Deborah Buchholz tells the Problem Solvers she’s received 15 text messages over the past 13 days from strangers asking her to buy cannabis products. She is afraid she is being targeted by scammers.

“It’s very fearful to know that you could be hacked like that and have things you worked for so hard taken away in just a swipe. It’s just not right,” she said.

Public health officials started reporting complaints about scams involving fake COVID-19 remedies in March. Some fraud operations tried to entice victims into clicking on links in order to buy fake test kits. Others sold fake CBD “cures.”

Dr. Sarah Cohen of Resource Medical Center says research is still being done on CBD’s effect on the coronavirus.

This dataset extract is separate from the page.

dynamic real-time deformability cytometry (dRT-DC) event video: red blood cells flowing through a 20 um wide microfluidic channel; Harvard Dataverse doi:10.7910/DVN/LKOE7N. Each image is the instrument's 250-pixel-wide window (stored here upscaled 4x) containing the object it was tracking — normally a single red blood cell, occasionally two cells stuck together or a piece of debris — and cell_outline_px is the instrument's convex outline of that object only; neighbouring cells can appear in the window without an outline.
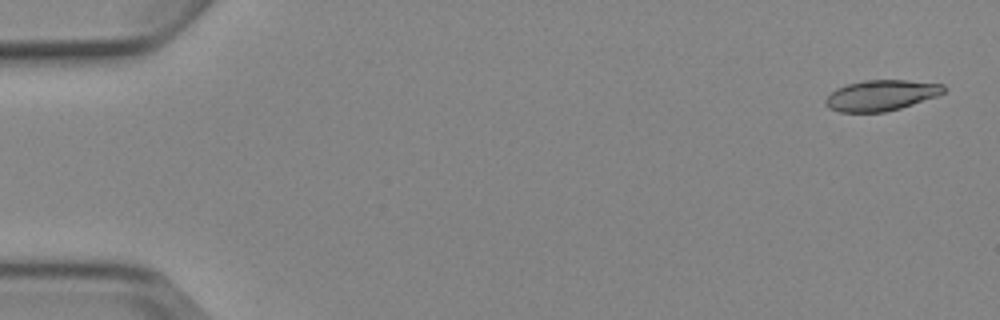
{"species": "Egyptian fruit bat (a non-hibernating species)", "species_latin": "Rousettus aegyptiacus", "temperature_condition": "cold", "stored_images_in_passage": 5, "camera_frame_rate_fps": 3000, "um_per_image_px": 0.085, "animal": {"sex": "female"}, "frame": {"image": 1, "passage_image": 1, "time_ms": 0.0, "image_size_px": [1000, 320], "cell_outline_px": [[948, 88], [940, 96], [900, 108], [884, 112], [840, 112], [828, 108], [824, 104], [824, 100], [836, 88], [848, 84], [864, 80], [908, 80], [944, 84]], "centroid_in_image_um": [74.94, 8.1], "position_along_channel_um": 10.1, "area_um2": 21.39}}
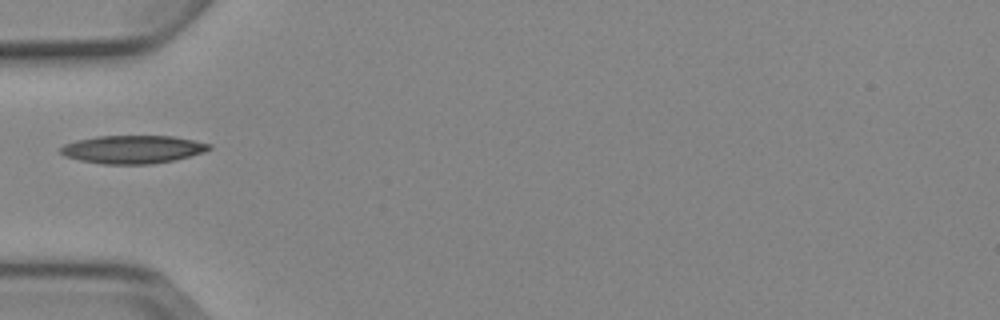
{"frame": {"image": 2, "passage_image": 5, "time_ms": 5.333, "image_size_px": [1000, 320], "cell_outline_px": [[212, 148], [204, 152], [172, 160], [152, 164], [100, 164], [80, 160], [64, 156], [60, 152], [60, 148], [64, 144], [76, 140], [96, 136], [172, 136], [212, 144]], "centroid_in_image_um": [11.25, 12.69], "position_along_channel_um": 73.7, "area_um2": 24.28}}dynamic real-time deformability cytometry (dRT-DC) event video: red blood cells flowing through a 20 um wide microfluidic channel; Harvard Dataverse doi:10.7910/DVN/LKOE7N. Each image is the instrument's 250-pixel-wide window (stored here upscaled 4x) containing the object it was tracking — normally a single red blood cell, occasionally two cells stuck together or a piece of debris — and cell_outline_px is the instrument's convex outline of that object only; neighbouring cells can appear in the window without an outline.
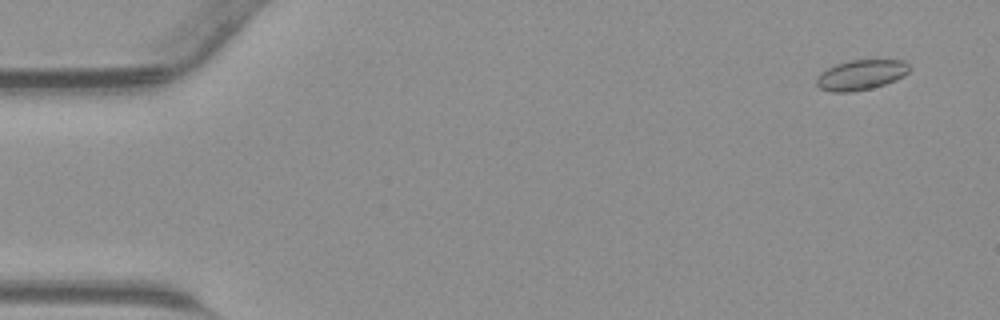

“We are far from making any declarative statements about the benefits versus the risks of using cannabis,” she said.

Internet security expert Brian Cather of CP Cyber says crooks are constantly gathering contact information on the Dark Web from security breaches.

“These attackers can buy that record for cents on the dollar,” Cather said, adding, “They’re after Social Security numbers and financial information.”

Security experts say the best thing you can do to protect yourself is to never click on links in emails and texts from strangers and let phone calls from unknown sources go to voicemail.

If you suspect you are being targeted by scammers, you can file a report with the state Attorney General’s Office.